Monday, April 16, 2012

Not Drinking is Anti-Ego -

Presumably, at least, alcohol allows the ease of justification to be even easier, and the plausibility of excuse more room to grow.

Choosing not to drink is, in this way, a step toward anti-ego, a stepping down.  And it hurts.

Self-perception of our own standing in the world is tricky.  We can zoom out all the way and say nothing matters.  Or we can zoom in all the way and say that everything matters, including the way that people notice us in a glance.  Neither provides comfort, necessarily.  Adding much difficulty is the strange fact that we're not always sure what lens we're using, macro or micro.  Or neither.  Claims of neutrality in this regard are hard to stomach.  They're easier to stomach when the stomach has a bunch of vodka in it.   I feel less existentially nauseous when I'm bloated with booze.

But I'm not bloated with booze.  And I'm hopping the shimmering diving board in front of me keeps on going forward a little longer than expected, so that, maybe, it will just arch and let me off on the ground easily.

Tuesday, April 10, 2012

You Don't Have to Be In Charge of Making Things Okay.

There will be conflict.  It isn't something you need to pander to, or to control.  That's something I've been learning.  Conflict isn't going away.  I've led my life away from it, choosing to placate assholes and be nice to people who are mean to me.

And what do I say to myself and others when I'm nice?  I'm saying: "Go ahead and be mean to me again!  Use me.  Abuse me.  Do whatever you want, because you don't have to worry about me leaving.  I'm a faithful do-gooder."

Yeah, a do-gooder who craves acceptance like a precocious kid.

The worse part of this story, which I'm just realizing as I re-read the above, is that I, in turn, had/have become an asshole to other people who don't deserve it, simply because I have refused to state explicitly my disagreements with assholes above me.  I bring it home, in other words.  And that's wrong.  Wrong wrong wrong.

So even when my instincts tell me to appease, I'm going to pause and try very hard to ask whether conclusions being drawn are advantageous to me, or not, and if not, speak up.
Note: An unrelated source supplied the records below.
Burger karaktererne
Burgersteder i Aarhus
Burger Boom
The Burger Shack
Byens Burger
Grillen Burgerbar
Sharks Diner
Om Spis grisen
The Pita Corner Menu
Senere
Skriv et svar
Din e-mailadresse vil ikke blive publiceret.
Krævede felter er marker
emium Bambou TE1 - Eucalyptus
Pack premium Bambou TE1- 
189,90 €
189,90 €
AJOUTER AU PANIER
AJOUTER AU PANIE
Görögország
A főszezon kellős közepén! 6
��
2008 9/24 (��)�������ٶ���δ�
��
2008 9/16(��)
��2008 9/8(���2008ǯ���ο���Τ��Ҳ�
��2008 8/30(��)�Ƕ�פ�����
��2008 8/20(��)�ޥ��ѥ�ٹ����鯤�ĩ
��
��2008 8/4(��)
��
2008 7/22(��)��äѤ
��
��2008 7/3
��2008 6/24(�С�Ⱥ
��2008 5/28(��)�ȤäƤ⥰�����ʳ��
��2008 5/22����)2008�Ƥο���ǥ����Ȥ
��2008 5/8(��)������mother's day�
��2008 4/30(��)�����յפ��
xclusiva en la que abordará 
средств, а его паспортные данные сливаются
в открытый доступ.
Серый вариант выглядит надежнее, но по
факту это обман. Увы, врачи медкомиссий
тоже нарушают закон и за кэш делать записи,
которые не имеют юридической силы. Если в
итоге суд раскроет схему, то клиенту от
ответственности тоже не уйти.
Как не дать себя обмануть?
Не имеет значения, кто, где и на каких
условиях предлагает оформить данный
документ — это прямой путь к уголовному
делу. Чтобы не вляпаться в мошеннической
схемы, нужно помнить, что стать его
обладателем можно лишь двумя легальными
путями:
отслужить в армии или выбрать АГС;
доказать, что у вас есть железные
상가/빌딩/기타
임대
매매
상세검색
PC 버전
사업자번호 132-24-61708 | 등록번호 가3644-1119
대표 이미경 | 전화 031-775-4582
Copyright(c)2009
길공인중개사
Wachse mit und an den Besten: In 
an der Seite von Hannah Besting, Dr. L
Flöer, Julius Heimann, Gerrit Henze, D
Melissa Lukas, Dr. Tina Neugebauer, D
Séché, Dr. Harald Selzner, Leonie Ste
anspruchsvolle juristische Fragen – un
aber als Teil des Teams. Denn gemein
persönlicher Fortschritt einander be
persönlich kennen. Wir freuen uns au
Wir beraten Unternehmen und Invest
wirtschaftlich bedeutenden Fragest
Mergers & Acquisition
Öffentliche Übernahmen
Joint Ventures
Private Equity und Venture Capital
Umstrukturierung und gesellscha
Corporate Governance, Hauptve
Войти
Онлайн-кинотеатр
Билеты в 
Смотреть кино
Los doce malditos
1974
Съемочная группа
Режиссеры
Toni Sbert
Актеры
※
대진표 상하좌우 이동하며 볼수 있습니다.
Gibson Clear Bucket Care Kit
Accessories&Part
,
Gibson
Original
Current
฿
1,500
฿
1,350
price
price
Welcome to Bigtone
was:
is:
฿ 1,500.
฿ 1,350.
We won't often get another chance, after all, and fully realizing that is shocking.

Saturday, April 7, 2012

Restriction and Life -

I'm not going to say that pure restriction makes all of life grand.  It doesn't.  But what it does do, when we have a chance to reflect, is force us to grow emotionally.  We might not like restriction.  We often don't.  But it sure can help us to appreciate what we have.  That's not a necessary conclusion.  Often restriction is simply hard, and there's no associated apotheosis.  When it does happen, though, it is something to savor.

Thursday, April 5, 2012

Driving To The Bed -

Ah, well, that's what I just told my mother in law I would go do, ya  know, instead of walking.  God bless Polish.

Wednesday, April 4, 2012

It Doesn't Matter, So Do IT for the Pure Joy--

We are often--most often--under the illusion that our endeavors matter for some reason beyond our sheer enjoyment of them.  We're often--most often--wrong.

I'm not saying sheer enjoyment is cheap, or superficial.  I'm just saying we can forget about the idea of our own importance and get down to the specifics of our endeavors already.

Rejecting Advice -

Rejecting advice comes quite naturally to most people, especially if they feel that following the advice given will lead to ends that they find emotionally unappealing.  I'd venture to say that rejecting advice (combined with feeling qualified to give it) is a fundamental bias in human nature.  We know our lives better than anyone else, right, and our wants and desires and outcomes?

The point is that, if someone is taking the time to give some nugget of advice, they might have thought about it and might have access to a "you" that "you" don't actually quite know well.  That's certainly not always true, but, if the advice comes from someone who has navigated an experience that you know theoretically, the odds are they have something to say that you should listen to.

I certainly have found that out the hard way.